◆ **WORK INSTRUCTIONS**
With the pictures left out, output the records below exactly.

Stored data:
....

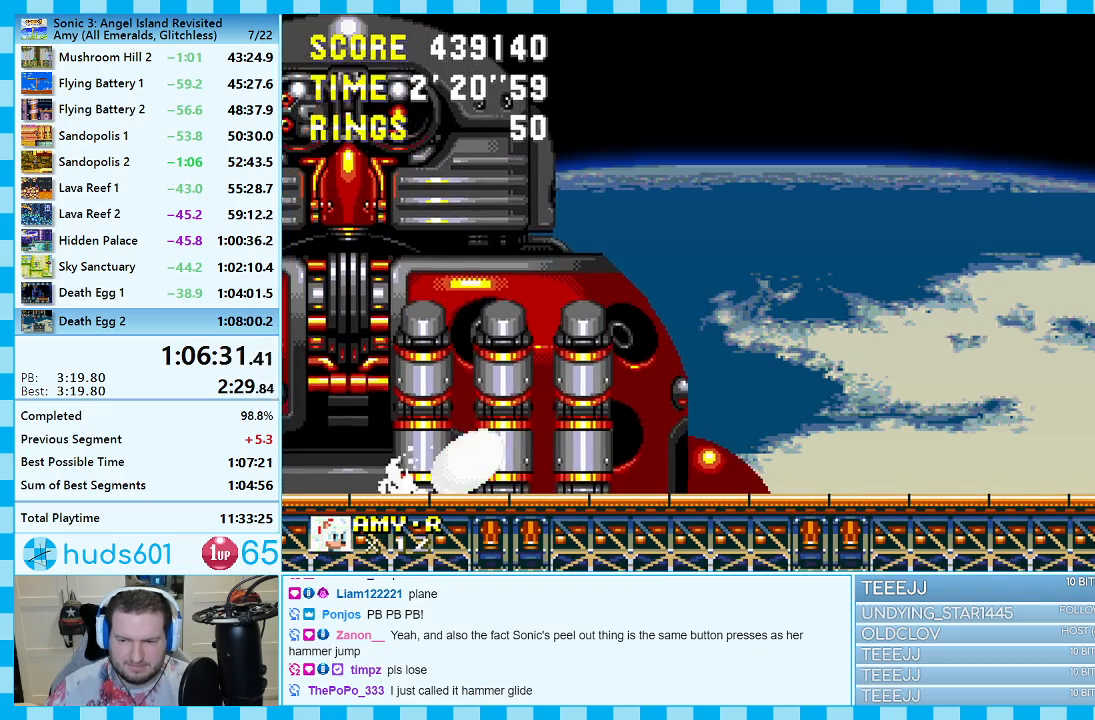
{"buttons": ["C", "DPAD_DOWN"]}
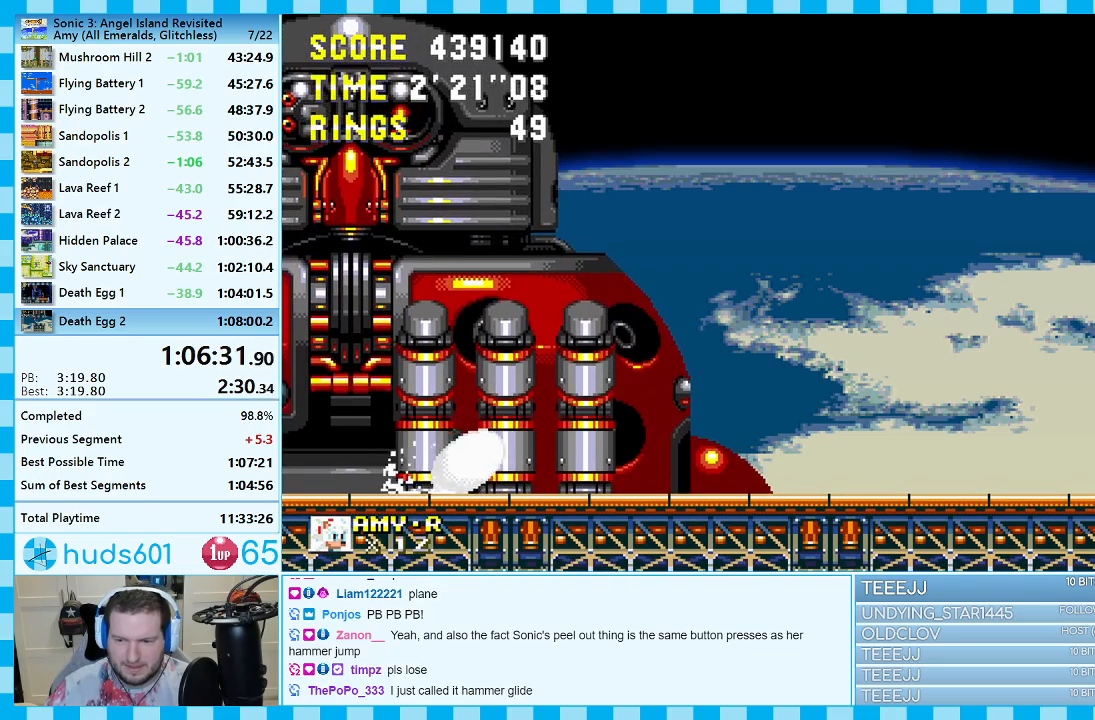
{"buttons": ["DPAD_DOWN"]}
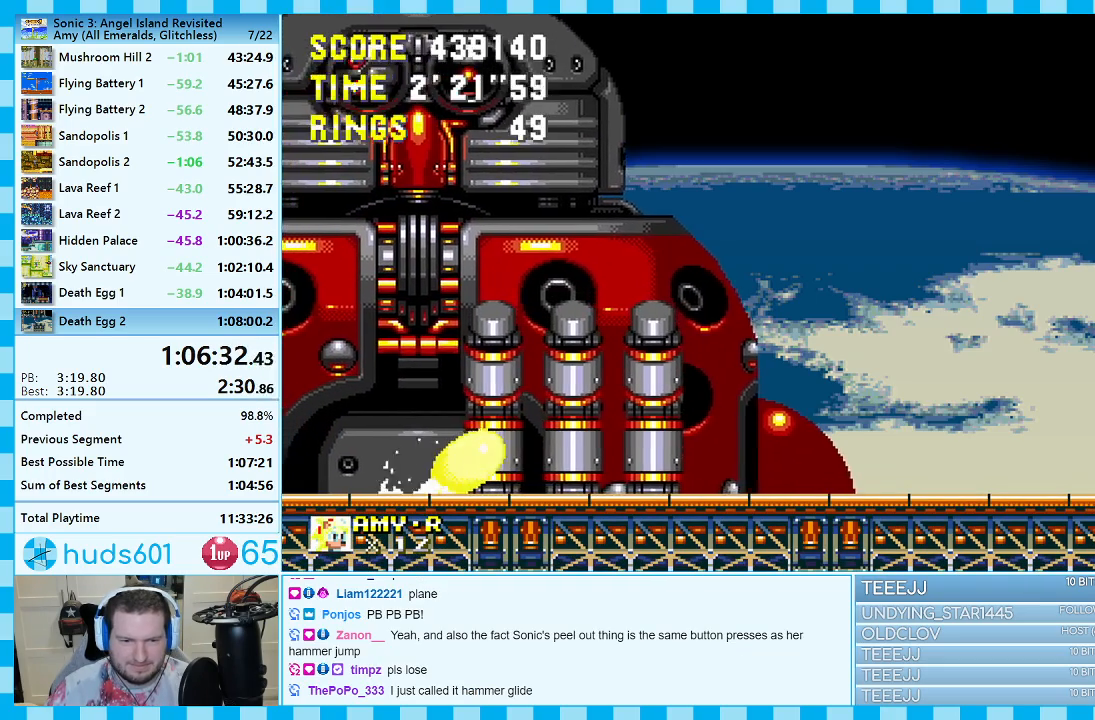
{"buttons": ["DPAD_DOWN"], "events": [[33, "A", "down"], [233, "A", "up"], [283, "A", "down"], [333, "A", "up"], [400, "A", "down"], [467, "A", "up"]]}
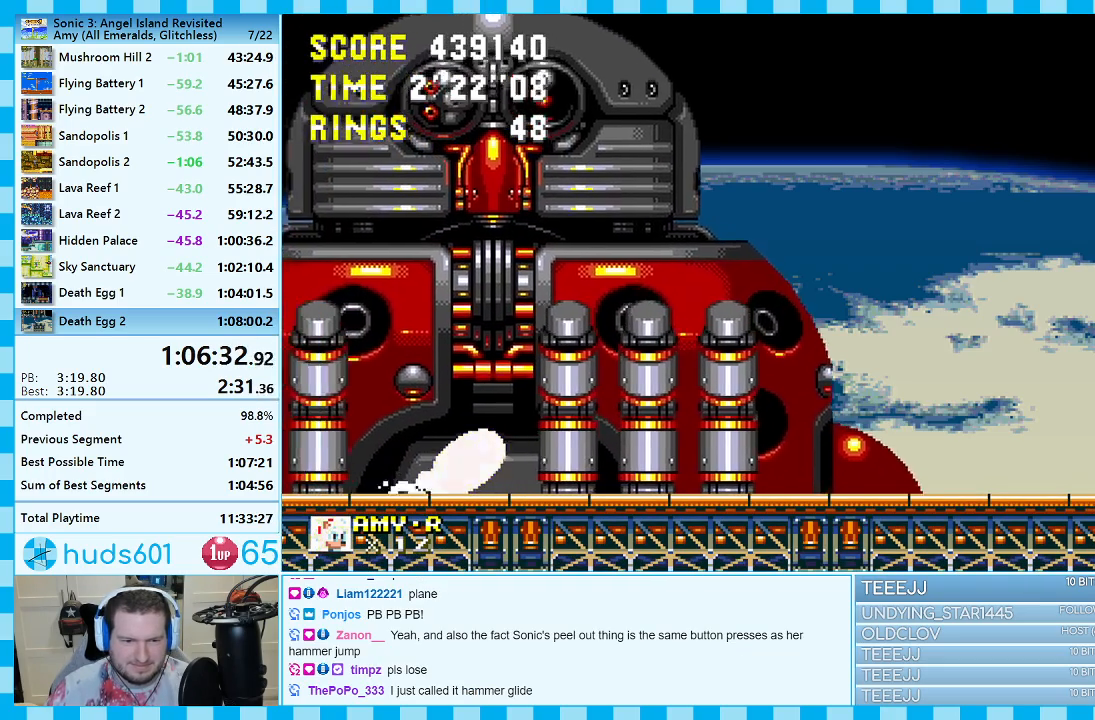
{"buttons": ["DPAD_DOWN"], "events": [[17, "A", "down"], [100, "A", "up"], [150, "A", "down"], [217, "A", "up"], [283, "A", "down"], [350, "A", "up"], [383, "A", "down"], [467, "A", "up"]]}
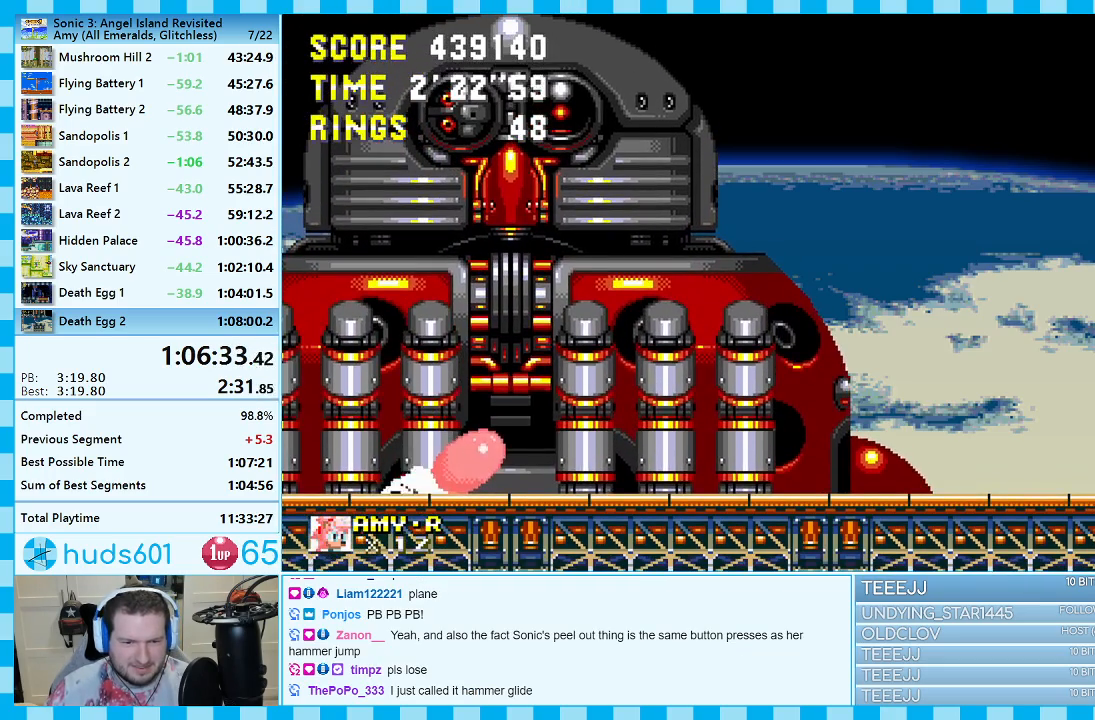
{"buttons": ["DPAD_DOWN"], "events": [[33, "A", "down"], [217, "A", "up"], [283, "A", "down"], [350, "A", "up"], [417, "A", "down"], [483, "A", "up"]]}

....

◆ **OUTPUT OF THE EXERCISE**
{"buttons": ["C", "DPAD_DOWN"]}
{"buttons": ["DPAD_DOWN"]}
{"buttons": ["DPAD_DOWN"], "events": [[33, "A", "down"], [233, "A", "up"], [283, "A", "down"], [333, "A", "up"], [400, "A", "down"], [467, "A", "up"]]}
{"buttons": ["DPAD_DOWN"], "events": [[17, "A", "down"], [100, "A", "up"], [150, "A", "down"], [217, "A", "up"], [283, "A", "down"], [350, "A", "up"], [383, "A", "down"], [467, "A", "up"]]}
{"buttons": ["DPAD_DOWN"], "events": [[33, "A", "down"], [217, "A", "up"], [283, "A", "down"], [350, "A", "up"], [417, "A", "down"], [483, "A", "up"]]}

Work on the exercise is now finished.